Furthermore, it sets out obligations for employers to prevent and respond to violence and harassment in the workplace.

“These changes are a clear indication that governments and international organisations are taking the psychosocial risks seriously,” said John Bailey, Executive Officer Director – State Government Victoria. 

“No longer can employers ignore these risks, as they will now be held accountable for protecting their workers.”

The new regulations have made it more difficult for companies to ignore psychosocial risks. Employers will now have to manage these risks within their organisation proactively. This includes conducting regular risk assessments and developing robust protocols for dealing with potential issues. Companies should also ensure that their staff are adequately trained to identify and respond to psychosocial risks in the workplace.

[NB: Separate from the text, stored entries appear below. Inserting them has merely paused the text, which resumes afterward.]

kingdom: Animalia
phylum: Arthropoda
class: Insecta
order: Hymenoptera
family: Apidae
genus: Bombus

“It is encouraging to see regulators taking a proactive stance when protecting workers from psychosocial risks,” said Bailey. “It is now up to employers to comply with these regulations and take the necessary steps to ensure their staff are safe and healthy.”

It’s time to take the psychosocial risk seriously so employers can provide their staff with a safe and healthy workplace. Let’s ensure we’re no longer ignoring the elephant in the room!

The bottom line is this: you can’t afford to ignore your employees’ mental health and well-being. Invest in their safety now and later reap the rewards of a productive and harmonious environment.